Abstract
BACKGROUNDS AND AIMS:
The effect of cigarette smoking [CS] is ambivalent since smoking improves ulcerative colitis [UC] while it worsens Crohn’s disease [CD]. Although this clinical relationship between inflammatory bowel disease [IBD] and tobacco is well established, only a few experimental works have investigated the effect of smoking on the colonic barrier homeostasis focusing on xenobiotic detoxification genes.
METHODS:
A comprehensive and integrated comparative analysis of the global xenobiotic detoxification capacity of the normal colonic mucosa of healthy smokers [n = 8] and non-smokers [n = 9] versus the non-affected colonic mucosa of UC patients [n = 19] was performed by quantitative real-time polymerase chain reaction [qRT PCR]. The detoxification gene expression profile was analysed in CD patients [n = 18], in smoking UC patients [n = 5], and in biopsies from non-smoking UC patients cultured or not with cigarette smoke extract [n = 8].
RESULTS:
Of the 244 detoxification genes investigated, 65 were dysregulated in UC patients in comparison with healthy controls or CD patients.
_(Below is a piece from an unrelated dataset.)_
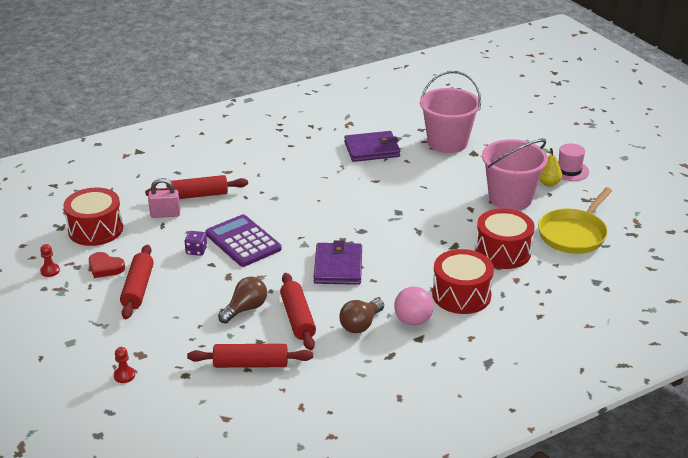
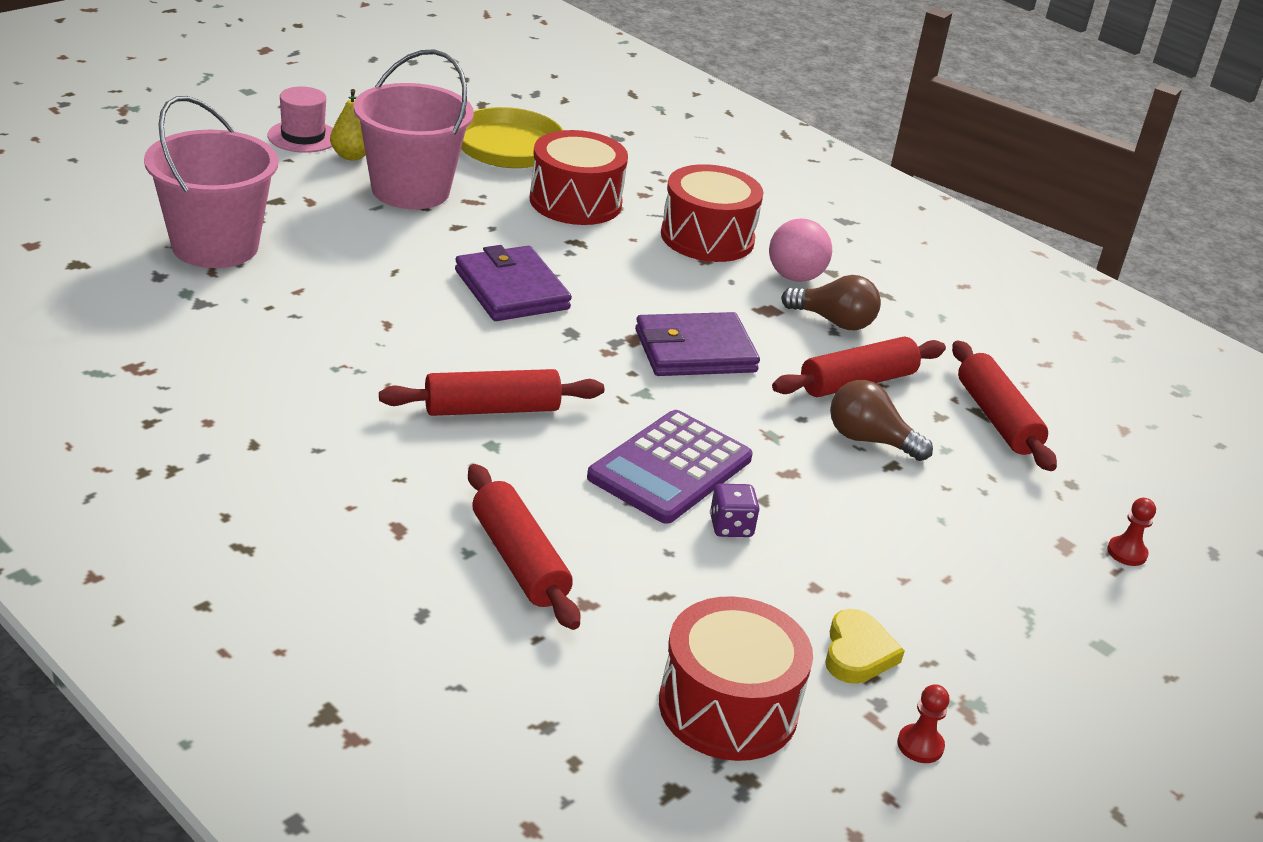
camera: 110 degrees left, 0 degrees up
red heart [89,252,125,278] -> yellow heart [825,609,905,684]
red rolling pin [120,245,154,319] -> red rolling pin moved to [379,369,604,416]
pink padlock [148,178,180,218] -> none
purple wallet [344,131,400,162] -> purple wallet moved to [455,245,572,321]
The expression of ≥ 45/65 genes was inversed by CS in biopsies of smoking UC patients in remission and in colonic explants of UC patients exposed to cigarette smoke extract. We devised a network-based data analysis approach for differentially assessing changes in genetic interactions, allowing identification of unexpected regulatory detoxification genes that may play a major role in the beneficial effect of smoking on UC.
CONCLUSIONS:
Non-inflamed colonic mucosa in UC is characterised by a specifically altered detoxification gene network, which is partially restored by tobacco. These mucosal signatures could be useful for developing new therapeutic strategies and biomarkers of drug response in UC.